> _Action item_
Search the data for "primary". Each line containing it is to be copied.

> _Data supplied_
-*-*-
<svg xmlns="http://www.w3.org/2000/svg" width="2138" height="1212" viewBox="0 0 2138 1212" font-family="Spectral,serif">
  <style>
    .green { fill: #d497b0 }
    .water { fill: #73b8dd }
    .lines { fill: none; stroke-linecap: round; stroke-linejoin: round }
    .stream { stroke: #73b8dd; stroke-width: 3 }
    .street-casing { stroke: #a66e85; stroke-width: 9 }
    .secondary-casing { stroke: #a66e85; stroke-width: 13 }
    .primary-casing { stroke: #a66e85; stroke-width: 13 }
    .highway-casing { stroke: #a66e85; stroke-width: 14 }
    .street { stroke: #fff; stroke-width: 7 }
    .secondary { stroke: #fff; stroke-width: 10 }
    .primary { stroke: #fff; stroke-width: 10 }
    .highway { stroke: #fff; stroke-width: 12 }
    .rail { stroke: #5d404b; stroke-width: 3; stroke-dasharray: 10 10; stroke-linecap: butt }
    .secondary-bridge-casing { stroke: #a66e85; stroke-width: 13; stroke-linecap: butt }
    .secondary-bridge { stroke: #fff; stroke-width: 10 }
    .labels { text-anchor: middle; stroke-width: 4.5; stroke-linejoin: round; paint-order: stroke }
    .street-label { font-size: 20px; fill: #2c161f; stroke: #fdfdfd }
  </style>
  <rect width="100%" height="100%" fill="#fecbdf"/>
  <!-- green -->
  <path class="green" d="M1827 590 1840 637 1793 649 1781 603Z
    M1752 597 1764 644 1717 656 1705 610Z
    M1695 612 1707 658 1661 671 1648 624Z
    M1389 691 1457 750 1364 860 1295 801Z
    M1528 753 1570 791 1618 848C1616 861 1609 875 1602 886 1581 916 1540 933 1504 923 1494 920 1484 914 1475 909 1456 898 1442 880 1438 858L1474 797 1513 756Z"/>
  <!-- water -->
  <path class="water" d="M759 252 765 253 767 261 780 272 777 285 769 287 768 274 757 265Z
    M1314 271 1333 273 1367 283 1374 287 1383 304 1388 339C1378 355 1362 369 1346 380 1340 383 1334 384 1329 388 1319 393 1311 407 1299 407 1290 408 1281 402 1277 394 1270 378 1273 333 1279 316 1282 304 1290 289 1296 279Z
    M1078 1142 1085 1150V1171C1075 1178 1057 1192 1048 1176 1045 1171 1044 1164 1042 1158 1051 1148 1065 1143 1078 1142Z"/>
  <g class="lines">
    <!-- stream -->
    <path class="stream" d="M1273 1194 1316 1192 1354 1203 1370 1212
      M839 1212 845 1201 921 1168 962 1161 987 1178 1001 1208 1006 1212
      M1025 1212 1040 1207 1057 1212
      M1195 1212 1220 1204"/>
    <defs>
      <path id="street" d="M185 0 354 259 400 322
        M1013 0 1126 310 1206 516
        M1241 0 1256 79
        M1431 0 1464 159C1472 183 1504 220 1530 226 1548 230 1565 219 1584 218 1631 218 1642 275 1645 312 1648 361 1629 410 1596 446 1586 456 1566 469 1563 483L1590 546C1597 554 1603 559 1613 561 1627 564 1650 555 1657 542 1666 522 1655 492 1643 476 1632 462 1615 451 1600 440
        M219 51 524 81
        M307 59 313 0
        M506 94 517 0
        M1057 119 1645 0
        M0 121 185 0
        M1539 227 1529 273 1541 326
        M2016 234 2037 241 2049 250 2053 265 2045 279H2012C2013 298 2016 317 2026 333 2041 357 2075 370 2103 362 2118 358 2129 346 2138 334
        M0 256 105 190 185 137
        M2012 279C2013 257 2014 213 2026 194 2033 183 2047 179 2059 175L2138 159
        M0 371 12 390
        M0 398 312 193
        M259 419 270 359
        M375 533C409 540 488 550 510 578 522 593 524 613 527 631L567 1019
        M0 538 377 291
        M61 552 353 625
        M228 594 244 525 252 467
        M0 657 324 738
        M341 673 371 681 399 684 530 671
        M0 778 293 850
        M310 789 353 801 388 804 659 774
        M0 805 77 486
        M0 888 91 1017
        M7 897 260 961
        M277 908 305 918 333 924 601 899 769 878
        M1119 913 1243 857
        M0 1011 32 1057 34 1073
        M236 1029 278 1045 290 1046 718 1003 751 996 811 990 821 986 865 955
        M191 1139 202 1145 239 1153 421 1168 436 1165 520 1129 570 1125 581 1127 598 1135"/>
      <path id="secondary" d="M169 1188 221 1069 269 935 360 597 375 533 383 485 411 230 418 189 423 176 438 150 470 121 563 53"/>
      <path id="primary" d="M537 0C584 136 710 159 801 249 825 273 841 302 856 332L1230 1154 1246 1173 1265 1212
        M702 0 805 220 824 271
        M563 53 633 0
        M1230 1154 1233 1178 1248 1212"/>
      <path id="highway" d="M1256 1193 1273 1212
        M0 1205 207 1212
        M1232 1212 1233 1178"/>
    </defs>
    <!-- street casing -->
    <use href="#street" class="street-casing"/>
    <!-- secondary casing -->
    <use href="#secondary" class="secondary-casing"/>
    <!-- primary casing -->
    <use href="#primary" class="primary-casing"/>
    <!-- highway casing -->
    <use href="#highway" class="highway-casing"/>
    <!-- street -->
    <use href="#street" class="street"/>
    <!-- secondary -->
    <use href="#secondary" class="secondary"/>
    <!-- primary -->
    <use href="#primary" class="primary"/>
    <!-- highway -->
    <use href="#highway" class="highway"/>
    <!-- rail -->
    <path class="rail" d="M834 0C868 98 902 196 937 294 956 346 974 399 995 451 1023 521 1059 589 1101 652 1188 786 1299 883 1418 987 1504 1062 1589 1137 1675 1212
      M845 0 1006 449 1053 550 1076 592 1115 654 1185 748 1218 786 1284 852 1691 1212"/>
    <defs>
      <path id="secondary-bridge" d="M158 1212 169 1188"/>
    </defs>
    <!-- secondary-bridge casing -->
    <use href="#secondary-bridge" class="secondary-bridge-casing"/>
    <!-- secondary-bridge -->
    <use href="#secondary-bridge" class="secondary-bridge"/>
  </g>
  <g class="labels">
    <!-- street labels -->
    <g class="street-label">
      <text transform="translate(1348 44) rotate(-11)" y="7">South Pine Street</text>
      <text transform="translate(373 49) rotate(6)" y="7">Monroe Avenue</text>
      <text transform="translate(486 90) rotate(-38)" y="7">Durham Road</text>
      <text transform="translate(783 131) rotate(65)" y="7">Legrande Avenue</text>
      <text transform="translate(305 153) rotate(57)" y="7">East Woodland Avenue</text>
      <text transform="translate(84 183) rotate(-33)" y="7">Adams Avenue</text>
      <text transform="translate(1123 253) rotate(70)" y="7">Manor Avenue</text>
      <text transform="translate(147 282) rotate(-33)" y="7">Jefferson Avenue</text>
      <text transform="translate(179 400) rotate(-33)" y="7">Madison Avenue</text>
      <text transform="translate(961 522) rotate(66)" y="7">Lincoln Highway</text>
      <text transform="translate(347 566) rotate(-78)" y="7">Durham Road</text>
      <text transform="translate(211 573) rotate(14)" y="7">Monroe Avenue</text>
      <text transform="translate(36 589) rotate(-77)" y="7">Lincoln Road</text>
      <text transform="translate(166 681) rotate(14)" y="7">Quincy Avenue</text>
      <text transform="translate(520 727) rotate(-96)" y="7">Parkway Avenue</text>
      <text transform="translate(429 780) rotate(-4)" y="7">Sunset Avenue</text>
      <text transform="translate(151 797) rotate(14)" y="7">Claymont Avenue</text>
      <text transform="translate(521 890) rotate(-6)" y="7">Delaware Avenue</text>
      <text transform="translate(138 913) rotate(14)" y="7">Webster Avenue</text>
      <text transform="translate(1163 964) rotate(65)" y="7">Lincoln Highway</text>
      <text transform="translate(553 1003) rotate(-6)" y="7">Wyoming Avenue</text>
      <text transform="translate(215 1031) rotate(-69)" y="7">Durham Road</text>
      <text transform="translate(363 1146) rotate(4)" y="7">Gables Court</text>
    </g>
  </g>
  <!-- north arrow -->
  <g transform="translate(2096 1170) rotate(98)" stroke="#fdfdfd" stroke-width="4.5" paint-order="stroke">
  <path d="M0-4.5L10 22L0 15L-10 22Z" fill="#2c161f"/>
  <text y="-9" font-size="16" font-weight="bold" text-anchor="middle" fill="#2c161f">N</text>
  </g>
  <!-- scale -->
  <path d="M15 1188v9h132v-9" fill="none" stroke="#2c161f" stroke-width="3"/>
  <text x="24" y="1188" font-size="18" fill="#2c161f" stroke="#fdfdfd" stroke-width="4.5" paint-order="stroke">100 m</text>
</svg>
-*-*-
> _Task answer_
    .primary-casing { stroke: #a66e85; stroke-width: 13 }
    .primary { stroke: #fff; stroke-width: 10 }
      <path id="primary" d="M537 0C584 136 710 159 801 249 825 273 841 302 856 332L1230 1154 1246 1173 1265 1212
    <!-- primary casing -->
    <use href="#primary" class="primary-casing"/>
    <!-- primary -->
    <use href="#primary" class="primary"/>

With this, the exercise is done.